● Given data:

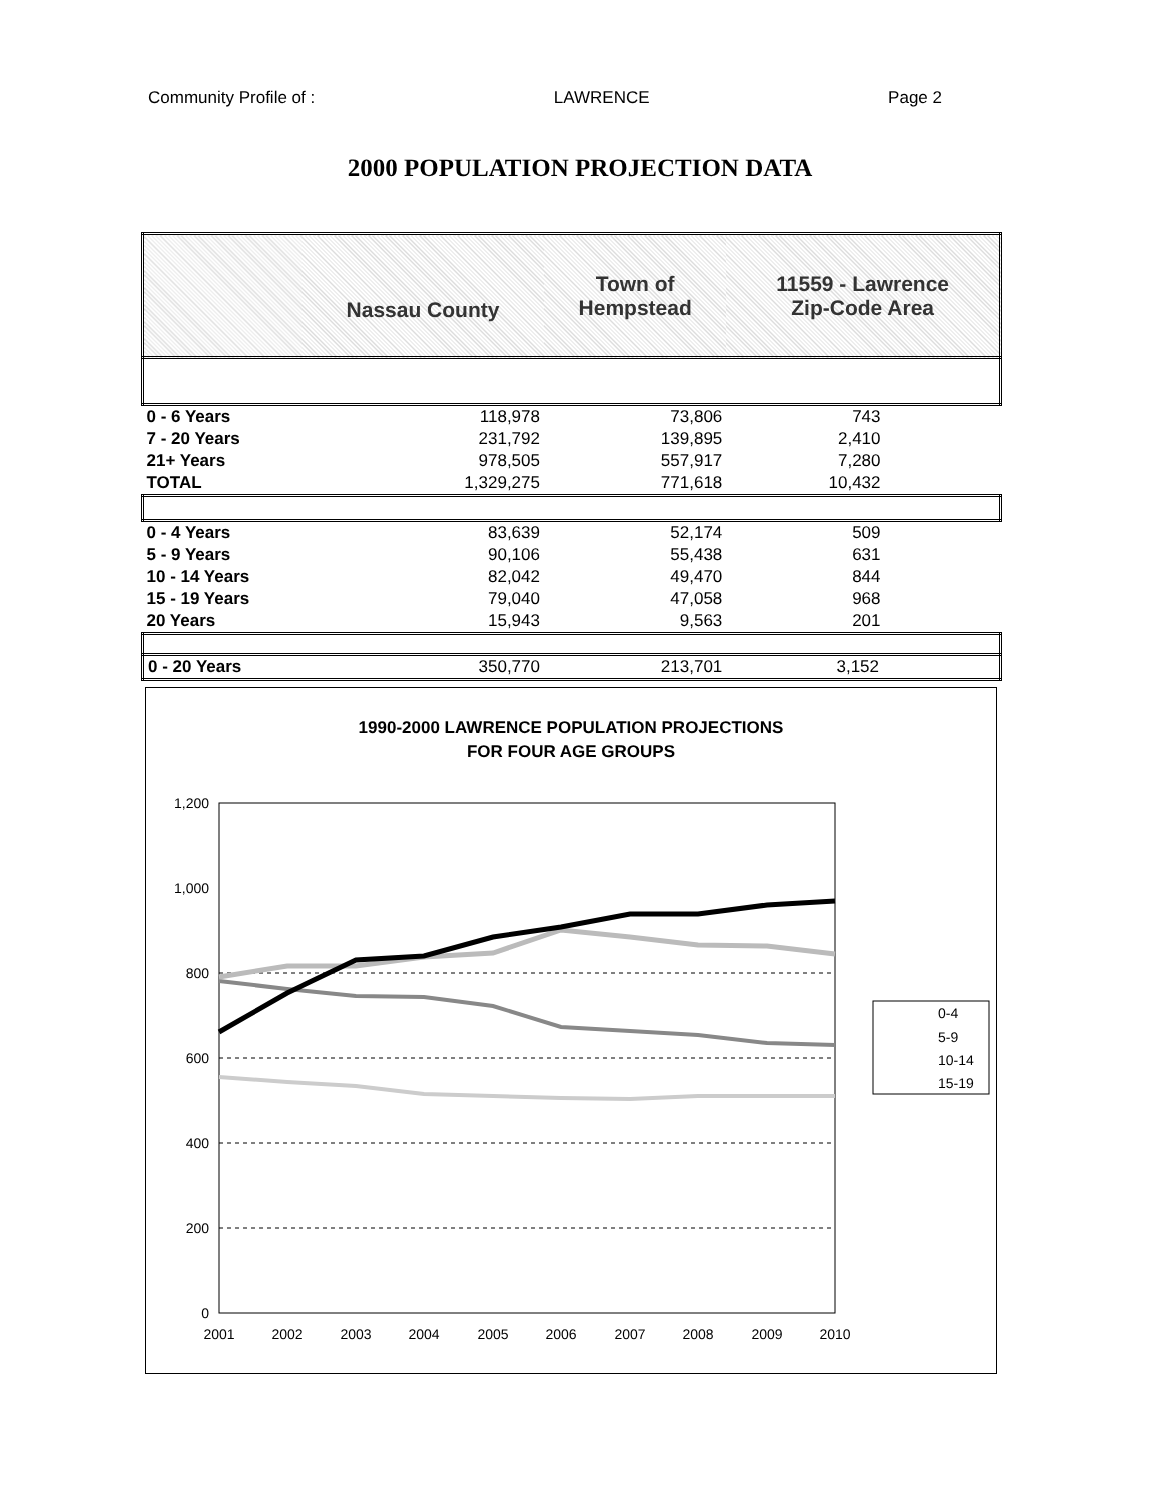Community Profile of : LAWRENCE Page 2
2000 POPULATION PROJECTION DATA
| | Nassau County | Town of Hempstead | 11559 - Lawrence Zip-Code Area |
| 0 - 6 Years | 118,978 | 73,806 | 743 |
| 7 - 20 Years | 231,792 | 139,895 | 2,410 |
| 21+ Years | 978,505 | 557,917 | 7,280 |
| TOTAL | 1,329,275 | 771,618 | 10,432 |
| 0 - 4 Years | 83,639 | 52,174 | 509 |
| 5 - 9 Years | 90,106 | 55,438 | 631 |
| 10 - 14 Years | 82,042 | 49,470 | 844 |
| 15 - 19 Years | 79,040 | 47,058 | 968 |
| 20 Years | 15,943 | 9,563 | 201 |
| 0 - 20 Years | 350,770 | 213,701 | 3,152 |
1990-2000 LAWRENCE POPULATION PROJECTIONS
FOR FOUR AGE GROUPS
1,200
1,000
800
600
400
200
0
2001
2002
2003
2004
2005
2006
2007
2008
2009
2010
0-4
5-9
10-14
15-19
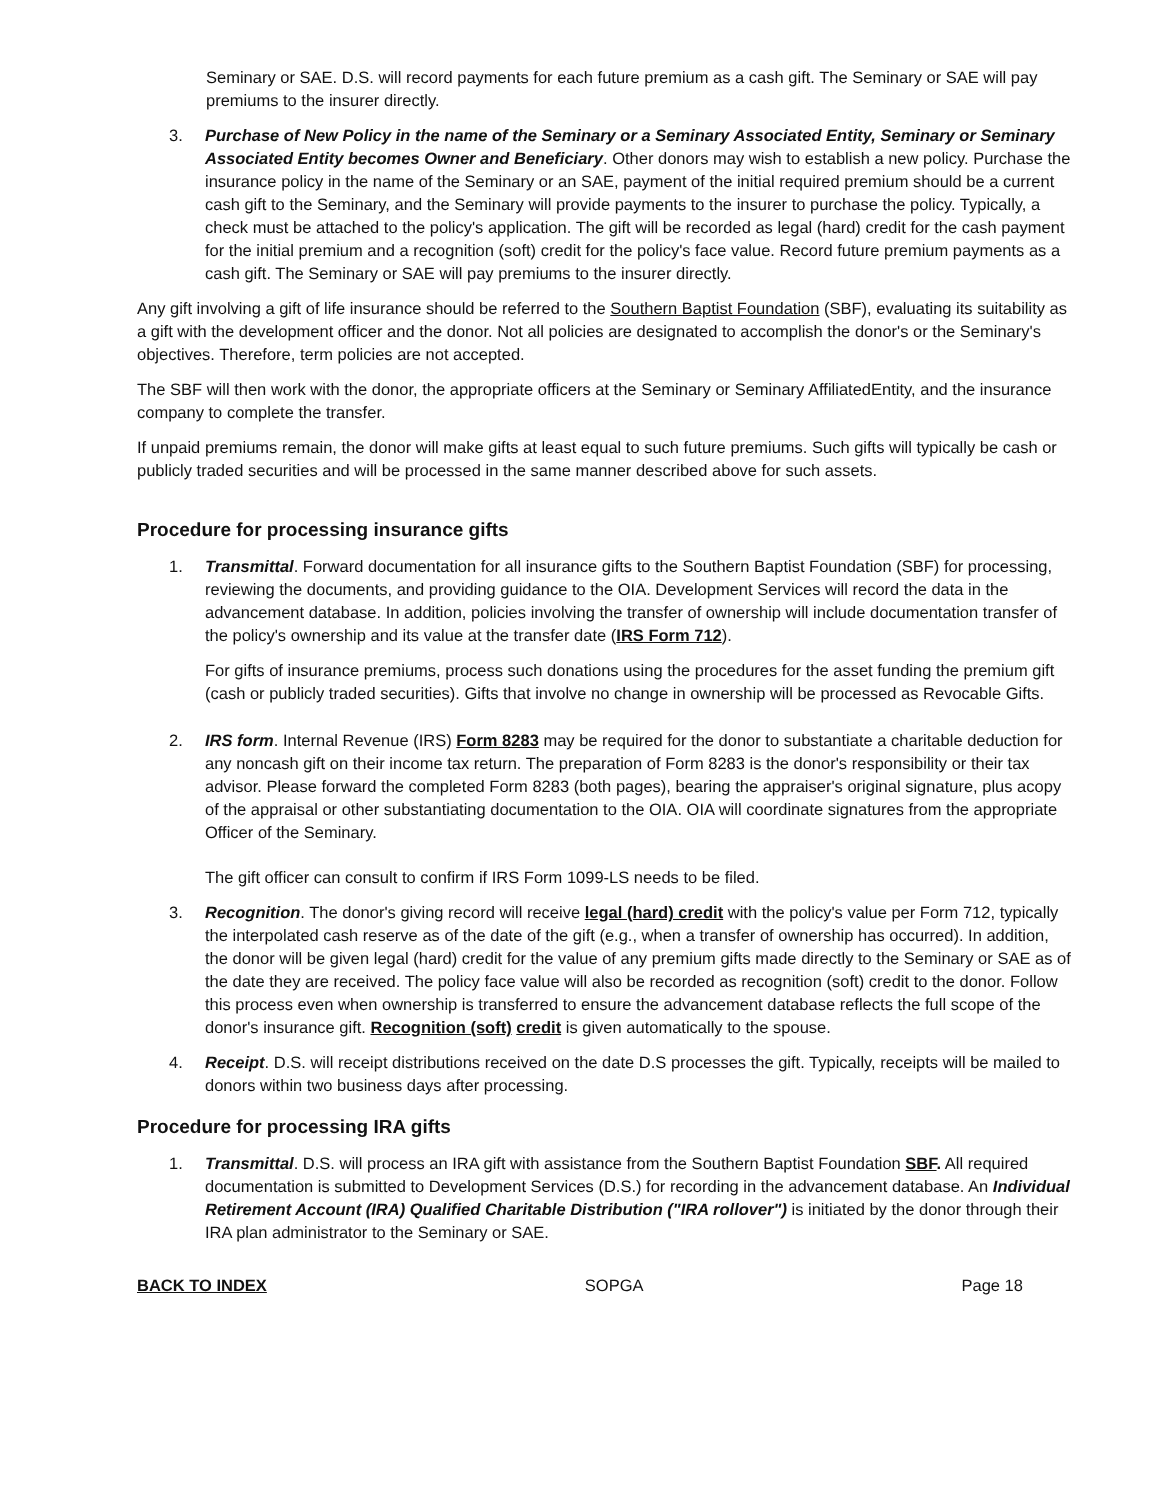Seminary or SAE. D.S. will record payments for each future premium as a cash gift. The Seminary or SAE will pay premiums to the insurer directly.
3. Purchase of New Policy in the name of the Seminary or a Seminary Associated Entity, Seminary or Seminary Associated Entity becomes Owner and Beneficiary. Other donors may wish to establish a new policy. Purchase the insurance policy in the name of the Seminary or an SAE, payment of the initial required premium should be a current cash gift to the Seminary, and the Seminary will provide payments to the insurer to purchase the policy. Typically, a check must be attached to the policy's application. The gift will be recorded as legal (hard) credit for the cash payment for the initial premium and a recognition (soft) credit for the policy's face value. Record future premium payments as a cash gift. The Seminary or SAE will pay premiums to the insurer directly.
Any gift involving a gift of life insurance should be referred to the Southern Baptist Foundation (SBF), evaluating its suitability as a gift with the development officer and the donor. Not all policies are designated to accomplish the donor's or the Seminary's objectives. Therefore, term policies are not accepted.
The SBF will then work with the donor, the appropriate officers at the Seminary or Seminary AffiliatedEntity, and the insurance company to complete the transfer.
If unpaid premiums remain, the donor will make gifts at least equal to such future premiums. Such gifts will typically be cash or publicly traded securities and will be processed in the same manner described above for such assets.
Procedure for processing insurance gifts
1. Transmittal. Forward documentation for all insurance gifts to the Southern Baptist Foundation (SBF) for processing, reviewing the documents, and providing guidance to the OIA. Development Services will record the data in the advancement database. In addition, policies involving the transfer of ownership will include documentation transfer of the policy's ownership and its value at the transfer date (IRS Form 712).
For gifts of insurance premiums, process such donations using the procedures for the asset funding the premium gift (cash or publicly traded securities). Gifts that involve no change in ownership will be processed as Revocable Gifts.
2. IRS form. Internal Revenue (IRS) Form 8283 may be required for the donor to substantiate a charitable deduction for any noncash gift on their income tax return. The preparation of Form 8283 is the donor's responsibility or their tax advisor. Please forward the completed Form 8283 (both pages), bearing the appraiser's original signature, plus acopy of the appraisal or other substantiating documentation to the OIA. OIA will coordinate signatures from the appropriate Officer of the Seminary.
The gift officer can consult to confirm if IRS Form 1099-LS needs to be filed.
3. Recognition. The donor's giving record will receive legal (hard) credit with the policy's value per Form 712, typically the interpolated cash reserve as of the date of the gift (e.g., when a transfer of ownership has occurred). In addition, the donor will be given legal (hard) credit for the value of any premium gifts made directly to the Seminary or SAE as of the date they are received. The policy face value will also be recorded as recognition (soft) credit to the donor. Follow this process even when ownership is transferred to ensure the advancement database reflects the full scope of the donor's insurance gift. Recognition (soft) credit is given automatically to the spouse.
4. Receipt. D.S. will receipt distributions received on the date D.S processes the gift. Typically, receipts will be mailed to donors within two business days after processing.
Procedure for processing IRA gifts
1. Transmittal. D.S. will process an IRA gift with assistance from the Southern Baptist Foundation SBF. All required documentation is submitted to Development Services (D.S.) for recording in the advancement database. An Individual Retirement Account (IRA) Qualified Charitable Distribution ("IRA rollover") is initiated by the donor through their IRA plan administrator to the Seminary or SAE.
BACK TO INDEX SOPGA Page 18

● Task requirements:
Each line above that falls between the line with "213,701 | 3,152 |" and the line with "Seminary or SAE. D.S." should be printed exactly, together with those two lines, but the pictures should not.

● Exercise solution:
| 0 - 20 Years | 350,770 | 213,701 | 3,152 |
1990-2000 LAWRENCE POPULATION PROJECTIONS
FOR FOUR AGE GROUPS
1,200
1,000
800
600
400
200
0
2001
2002
2003
2004
2005
2006
2007
2008
2009
2010
0-4
5-9
10-14
15-19
Seminary or SAE. D.S. will record payments for each future premium as a cash gift. The Seminary or SAE will pay premiums to the insurer directly.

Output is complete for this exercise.